In order to obtain permanent residence (i.e. a "green card") in the United States, an individual must first be awarded an immigrant visa number. Currently, immigration law allots 140,000 immigrant visas to foreign nationals who wish to immigrate to the U.S. via employment, and 226,000 immigrant visas to foreign nationals who wish to immigrate to the U.S. via family. The Family Preference System controls the allocation of immigrant visas in the family-based context (see Family-Based Immigration), and the Employment Preference System controls the allocation of immigrant visas in the employment-based context. The visas are separated into preference categories, based upon the type of employment offered.
Because there are a limited number of employment-based visas available in each category, there are at times backlogs for beneficiaries of employment-based petitions which create delays in the availability of immigrant visas. To determine whether there is a delay (a.k.a. retrogression) in the availability of an immigrant visa in a particular employment-based category, refer to the U.S. State Department's monthly Visa Bulletin, which provides information about the availability of immigrant visas in each employment-based and family-based preference category. The visa bulletin indicates that a preference category is either "current," meaning there is no backlog, "unavailable," meaning there are no visas currently available for that category, or provides a cutoff date (a.k.a. "priority date") by which an immigrant visa petition or labor certification must have been filed in order for an immigrant visa to be available to the applicant. Employment-based visas are divided among the following categories:
FIRST PREFERENCE (EB1):
May be issued to the following types of priority workers without going through the labor certification process:
Individuals who possess extraordinary ability in the sciences, arts, education, business or athletics;
Individuals who qualify as outstanding professors and researchers; and
Certain multinational executives and managers.
SECOND PREFERENCE (EB2):
May be issued to persons who are members of the professions holding advanced degrees or aliens of exceptional ability. An advanced degree is defined as at least a Master's degree or a Bachelor's degree and 5 years of progressive experience. Individuals in this category may seek an exemption (known as a waiver) from the requirement of a job offer, and thus a labor certification, by demonstrating that their admission is in the national interest.
THIRD PREFERENCE (EB3):
May be issued to professionals, skilled workers, and other workers.

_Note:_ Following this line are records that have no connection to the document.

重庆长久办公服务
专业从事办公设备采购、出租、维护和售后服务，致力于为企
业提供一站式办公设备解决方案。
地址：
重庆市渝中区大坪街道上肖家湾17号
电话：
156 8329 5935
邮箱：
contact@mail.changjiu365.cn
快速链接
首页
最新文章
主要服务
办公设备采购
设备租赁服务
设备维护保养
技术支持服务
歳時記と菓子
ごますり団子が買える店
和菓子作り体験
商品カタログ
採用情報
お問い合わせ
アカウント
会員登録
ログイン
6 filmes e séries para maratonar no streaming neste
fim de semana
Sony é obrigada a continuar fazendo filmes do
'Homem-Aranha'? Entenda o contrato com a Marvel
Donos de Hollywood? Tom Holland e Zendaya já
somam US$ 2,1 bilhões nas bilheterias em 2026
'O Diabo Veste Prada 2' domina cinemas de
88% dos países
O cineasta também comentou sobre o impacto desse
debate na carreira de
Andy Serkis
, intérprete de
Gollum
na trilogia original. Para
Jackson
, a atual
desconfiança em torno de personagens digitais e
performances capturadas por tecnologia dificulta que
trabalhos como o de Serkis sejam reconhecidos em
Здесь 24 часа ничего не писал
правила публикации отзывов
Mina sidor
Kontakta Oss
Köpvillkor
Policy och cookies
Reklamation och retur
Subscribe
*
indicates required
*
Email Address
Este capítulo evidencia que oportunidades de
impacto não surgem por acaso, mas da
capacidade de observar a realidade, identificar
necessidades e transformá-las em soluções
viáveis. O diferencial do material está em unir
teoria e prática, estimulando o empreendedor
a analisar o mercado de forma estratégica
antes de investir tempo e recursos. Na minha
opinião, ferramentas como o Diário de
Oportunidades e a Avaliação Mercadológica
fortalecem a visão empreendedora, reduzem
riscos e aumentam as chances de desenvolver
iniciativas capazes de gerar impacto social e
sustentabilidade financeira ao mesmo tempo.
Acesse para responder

Professionals must possess a baccalaureate or foreign equivalent degree, and the petitioner must demonstrate that such a degree is the normal requirement for entry into the profession.

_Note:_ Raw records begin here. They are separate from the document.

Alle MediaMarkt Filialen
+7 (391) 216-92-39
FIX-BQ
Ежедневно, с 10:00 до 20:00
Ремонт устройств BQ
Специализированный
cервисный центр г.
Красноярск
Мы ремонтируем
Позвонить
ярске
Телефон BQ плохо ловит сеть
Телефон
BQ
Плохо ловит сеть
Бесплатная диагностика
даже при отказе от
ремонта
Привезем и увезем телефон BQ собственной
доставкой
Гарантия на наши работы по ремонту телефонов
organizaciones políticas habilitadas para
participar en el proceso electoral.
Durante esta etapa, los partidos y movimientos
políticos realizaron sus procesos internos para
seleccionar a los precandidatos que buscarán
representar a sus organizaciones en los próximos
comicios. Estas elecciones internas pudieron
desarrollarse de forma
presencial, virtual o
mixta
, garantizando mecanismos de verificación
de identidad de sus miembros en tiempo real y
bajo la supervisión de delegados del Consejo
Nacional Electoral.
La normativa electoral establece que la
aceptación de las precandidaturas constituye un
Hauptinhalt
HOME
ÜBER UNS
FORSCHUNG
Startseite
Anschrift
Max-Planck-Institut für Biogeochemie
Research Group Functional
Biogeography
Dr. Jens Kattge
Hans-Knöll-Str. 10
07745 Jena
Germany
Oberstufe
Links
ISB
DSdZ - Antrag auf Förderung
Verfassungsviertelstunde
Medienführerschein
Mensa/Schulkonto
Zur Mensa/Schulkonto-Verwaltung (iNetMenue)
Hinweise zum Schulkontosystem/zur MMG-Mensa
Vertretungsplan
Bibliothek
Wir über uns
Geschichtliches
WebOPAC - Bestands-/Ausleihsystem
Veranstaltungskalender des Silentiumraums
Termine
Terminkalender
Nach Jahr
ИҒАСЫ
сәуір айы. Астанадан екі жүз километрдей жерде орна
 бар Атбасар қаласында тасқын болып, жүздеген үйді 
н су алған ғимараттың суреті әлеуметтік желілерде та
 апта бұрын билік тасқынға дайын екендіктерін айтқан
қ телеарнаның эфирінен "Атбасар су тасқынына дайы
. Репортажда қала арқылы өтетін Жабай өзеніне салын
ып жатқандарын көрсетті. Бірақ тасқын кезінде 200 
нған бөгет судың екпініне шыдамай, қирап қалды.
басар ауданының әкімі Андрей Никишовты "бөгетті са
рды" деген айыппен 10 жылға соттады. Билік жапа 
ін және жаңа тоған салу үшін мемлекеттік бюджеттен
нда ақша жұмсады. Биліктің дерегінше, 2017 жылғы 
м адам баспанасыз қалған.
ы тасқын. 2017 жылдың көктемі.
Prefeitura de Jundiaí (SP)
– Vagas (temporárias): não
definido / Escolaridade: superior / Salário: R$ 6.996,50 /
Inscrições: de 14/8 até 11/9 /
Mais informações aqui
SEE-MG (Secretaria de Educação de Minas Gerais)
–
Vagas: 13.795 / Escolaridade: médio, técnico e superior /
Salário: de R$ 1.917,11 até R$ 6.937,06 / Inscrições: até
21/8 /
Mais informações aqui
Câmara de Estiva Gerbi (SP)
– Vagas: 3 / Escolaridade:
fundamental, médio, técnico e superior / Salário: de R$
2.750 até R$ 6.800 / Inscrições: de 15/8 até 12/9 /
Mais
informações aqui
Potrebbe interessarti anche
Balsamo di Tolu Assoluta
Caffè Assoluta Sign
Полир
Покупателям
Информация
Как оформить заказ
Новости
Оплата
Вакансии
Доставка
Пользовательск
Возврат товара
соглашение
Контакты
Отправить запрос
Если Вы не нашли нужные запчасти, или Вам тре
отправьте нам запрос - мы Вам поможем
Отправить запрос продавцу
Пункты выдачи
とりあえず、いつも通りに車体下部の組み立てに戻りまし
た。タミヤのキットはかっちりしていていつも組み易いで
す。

Skilled workers must be capable of performing skilled labor requiring at least two years of training or experience.
The other workers category covers workers who are capable of performing unskilled labor and who are not temporary or seasonal. Relevant positions require less than 2 years of experience and do not require a post-secondary degree. No more than 10,000 visas per year can be distributed to other workers.
FOURTH PREFERENCE (EB4):
May be issued to certain special immigrants, such as ministers or religious workers.
FIFTH PREFERENCE (EB5):
May be issued to persons who invest at least $1 million dollars in a job-creating enterprise in the U.S. ($500,000 in certain circumstances). At least 10 U.S. workers must be employed by each investor. The amount of money can vary depending on which area of the country will benefit from the investment. The initial grant of permanent residence will be conditional. If the foreign national investor fails to meet the conditions specified in the grant of permanent residence after the first two years, he or she can lose the permanent resident status.